Assignment. In the orange creme cake post, what filling does the author make for the cake in place of Cool Whip, pudding, or Jell-O?

20 August 2013

Orange Creme Cake


The Art.
    I'm proud to present this light, summery cake to you, because I think we can all use more orange desserts in our lives. I spent the last couple months developing this recipe, and what it has taught me is that I am an absolute food snob. I tried to get inspiration from other recipes online, but I was horrified at what popped up when I searched for "orange creamsicle cake." All of the recipes were disgusting combinations of instant desserts layered into a pile of Diabetes and Regret. I was not about to feed any of that sludge to anybody. Why do people bother with these things when you can whip up a beautiful whipped cream in 5 minutes? So, instead of Cool Whip, pudding, Jell-O, or any other variety of distasteful fillings, I set out to make a wholesome orange mousse for the cake. I layered this with my newly developed white cake that I debuted with the Cadbury Cupakes as the most moist, fluffy cake in the world. That may be an exaggeration, but you'll see where I'm coming from once you taste it yourself. Besides, who can resist a cake garnished with pretty orange slices?

The Science.

Pictured people or hands with joints

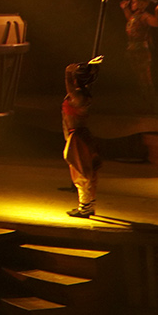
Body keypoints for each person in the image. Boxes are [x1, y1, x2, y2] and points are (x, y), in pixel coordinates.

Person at [62, 57, 104, 218]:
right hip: (80, 135)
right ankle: (88, 205)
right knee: (87, 173)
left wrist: (68, 73)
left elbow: (70, 88)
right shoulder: (83, 93)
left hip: (77, 137)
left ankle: (85, 207)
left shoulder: (78, 96)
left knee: (81, 174)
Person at [121, 0, 158, 112]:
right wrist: (125, 8)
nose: (132, 4)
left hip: (141, 51)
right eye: (132, 2)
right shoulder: (135, 16)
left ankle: (151, 104)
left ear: (142, 4)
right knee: (138, 78)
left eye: (135, 2)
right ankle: (144, 102)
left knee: (145, 77)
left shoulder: (145, 16)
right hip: (132, 50)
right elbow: (129, 19)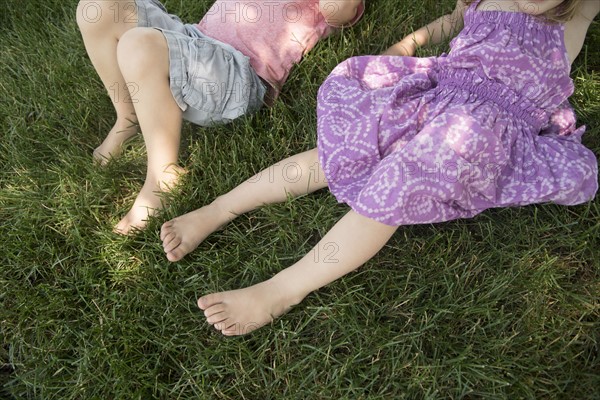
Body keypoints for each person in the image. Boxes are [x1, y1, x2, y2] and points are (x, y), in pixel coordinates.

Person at [160, 0, 599, 336]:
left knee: (398, 183)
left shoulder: (576, 9)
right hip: (434, 98)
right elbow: (445, 24)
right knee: (335, 156)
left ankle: (283, 289)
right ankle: (220, 208)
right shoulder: (481, 2)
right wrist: (401, 52)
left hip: (485, 128)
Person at [75, 0, 365, 234]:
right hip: (195, 39)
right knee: (97, 8)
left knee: (137, 45)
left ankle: (163, 177)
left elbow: (336, 10)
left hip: (239, 75)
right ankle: (128, 116)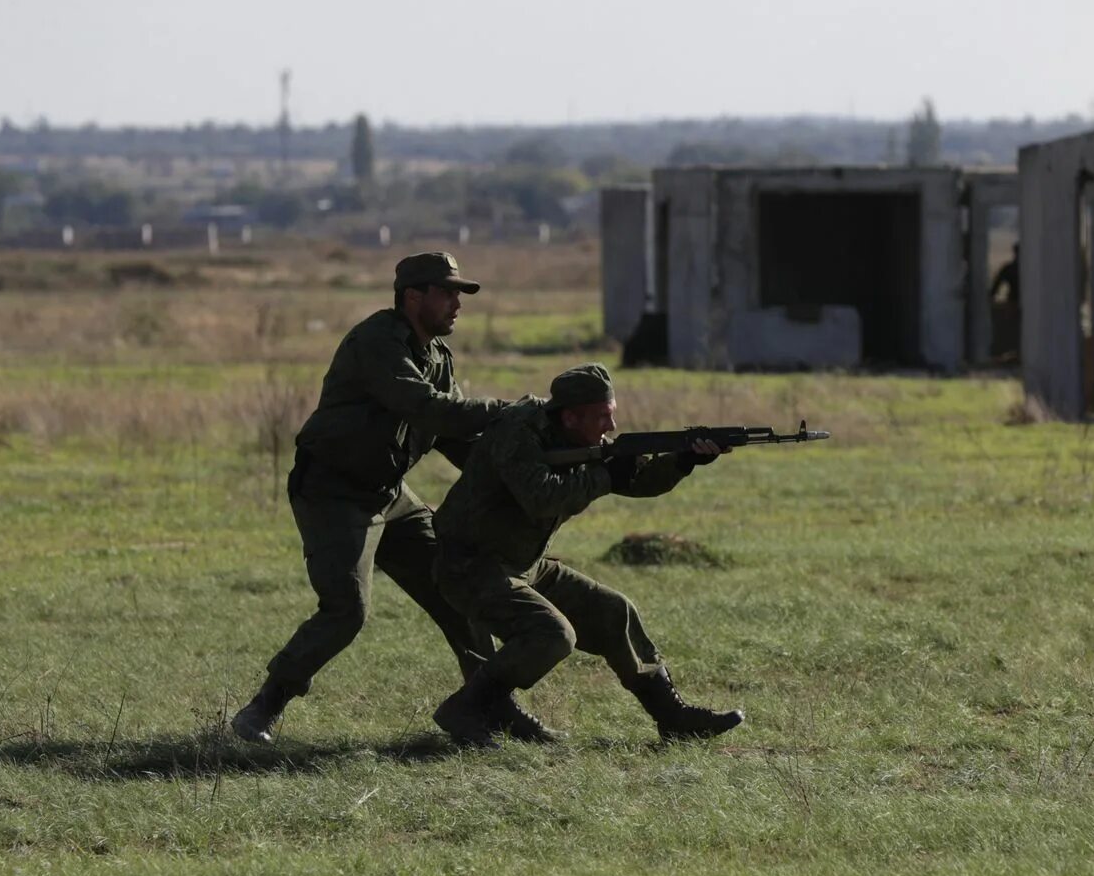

Result of this exercise. A wholesome orange mousse.